▶ [WHAT YOU WILL DO] Format the records, starting at the beginning and ending at the line that contains "-0.009421, 0.991513, 0.453227]]", as a two-column CSV with the headers instruction and output. Give one row for each instruction and its output, with each field quoted and line breaks replaced by spaces.

▶ [SUPPLIED ENTRIES]
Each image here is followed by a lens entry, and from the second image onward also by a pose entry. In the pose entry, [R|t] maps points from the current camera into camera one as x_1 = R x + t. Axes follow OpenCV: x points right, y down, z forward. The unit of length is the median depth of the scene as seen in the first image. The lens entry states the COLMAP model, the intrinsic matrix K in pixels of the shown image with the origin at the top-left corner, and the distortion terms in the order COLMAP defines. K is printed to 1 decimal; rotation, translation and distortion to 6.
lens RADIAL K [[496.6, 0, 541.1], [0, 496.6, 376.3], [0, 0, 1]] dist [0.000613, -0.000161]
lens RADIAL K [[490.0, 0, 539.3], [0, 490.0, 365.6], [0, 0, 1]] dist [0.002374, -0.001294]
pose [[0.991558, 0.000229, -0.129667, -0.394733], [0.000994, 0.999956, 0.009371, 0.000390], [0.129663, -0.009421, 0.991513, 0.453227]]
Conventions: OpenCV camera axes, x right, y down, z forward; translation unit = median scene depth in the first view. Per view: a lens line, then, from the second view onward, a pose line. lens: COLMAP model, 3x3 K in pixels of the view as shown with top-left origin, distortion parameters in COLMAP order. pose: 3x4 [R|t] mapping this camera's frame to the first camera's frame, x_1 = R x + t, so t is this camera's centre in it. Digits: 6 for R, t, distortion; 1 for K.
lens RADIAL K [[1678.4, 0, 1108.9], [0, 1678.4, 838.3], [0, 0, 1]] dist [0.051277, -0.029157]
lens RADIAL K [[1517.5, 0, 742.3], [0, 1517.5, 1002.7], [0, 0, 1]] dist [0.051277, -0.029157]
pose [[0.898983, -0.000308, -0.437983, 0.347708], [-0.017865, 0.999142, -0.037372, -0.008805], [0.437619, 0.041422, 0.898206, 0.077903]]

▶ [RESPONSE TO THE TASK]
instruction,output
"Each image here is followed by a lens entry, and from the second image onward also by a pose entry. In the pose entry, [R|t] maps points from the current camera into camera one as x_1 = R x + t. Axes follow OpenCV: x points right, y down, z forward. The unit of length is the median depth of the scene as seen in the first image. The lens entry states the COLMAP model, the intrinsic matrix K in pixels of the shown image with the origin at the top-left corner, and the distortion terms in the order COLMAP defines. K is printed to 1 decimal; rotation, translation and distortion to 6.","lens RADIAL K [[496.6, 0, 541.1], [0, 496.6, 376.3], [0, 0, 1]] dist [0.000613, -0.000161] lens RADIAL K [[490.0, 0, 539.3], [0, 490.0, 365.6], [0, 0, 1]] dist [0.002374, -0.001294] pose [[0.991558, 0.000229, -0.129667, -0.394733], [0.000994, 0.999956, 0.009371, 0.000390], [0.129663, -0.009421, 0.991513, 0.453227]]"